### How to complete this task
Where does the word "rights" show up in the records? Copy every line that holds it.

━━━

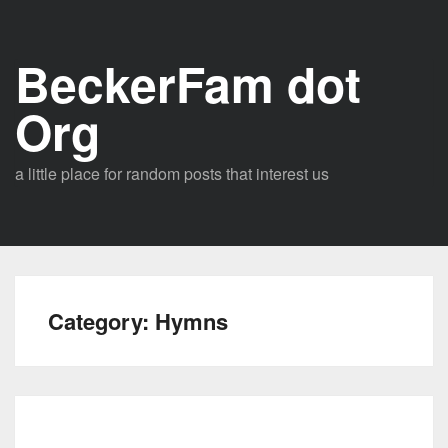
Skip
to
BeckerFam dot
content
Org
a little place for random posts that interest us
Category:
Hymns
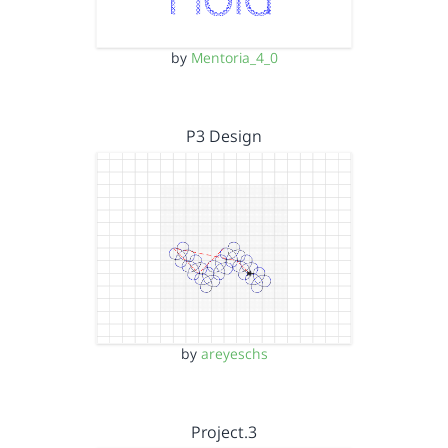
by
Mentoria_4_0
P3 Design
by
areyeschs
Project.3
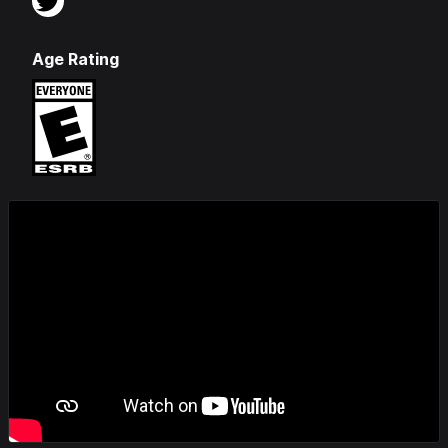
Age Rating
Videos & Screenshots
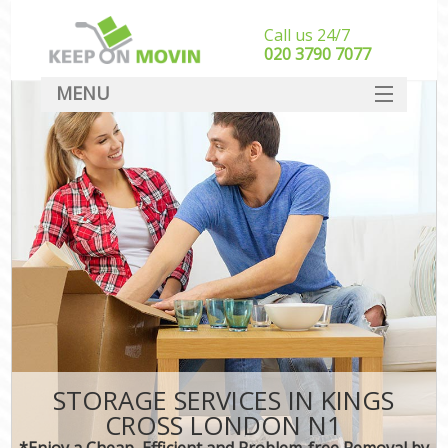
Call us 24/7
‎‎020 3790 7077
MENU
SERVICES
HOME
DEALS
FAQ
CONTACT
STORAGE SERVICES IN KINGS
CROSS LONDON N1
*Enjoy a Cheap, Efficient and Problem-free Removal by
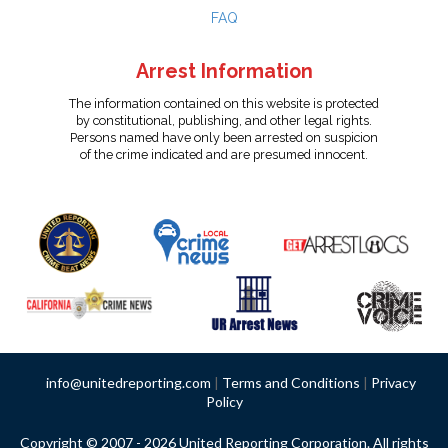
FAQ
Arrest Information
The information contained on this website is protected
by constitutional, publishing, and other legal rights.
Persons named have only been arrested on suspicion
of the crime indicated and are presumed innocent.
info@unitedreporting.com
|
Terms and Conditions
|
Privacy
Policy
Copyright © 2007 - 2026 United Reporting Corporation. All rights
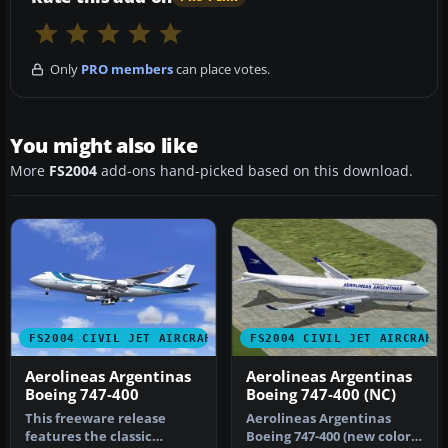
Only
PRO members
can place votes.
You might also like
More
FS2004
add-ons hand-picked based on this download.
FS2004 CIVIL JET AIRCRAFT
FS2004 CIVIL JET AIRCRAFT
Aerolineas Argentinas
Aerolineas Argentinas
Boeing 747-400
Boeing 747-400 (NC)
This freeware release
Aerolineas Argentinas
features the classic
Boeing 747-400 (new color).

━━━

### Solution below
by constitutional, publishing, and other legal rights.
Copyright © 2007 - 2026 United Reporting Corporation. All rights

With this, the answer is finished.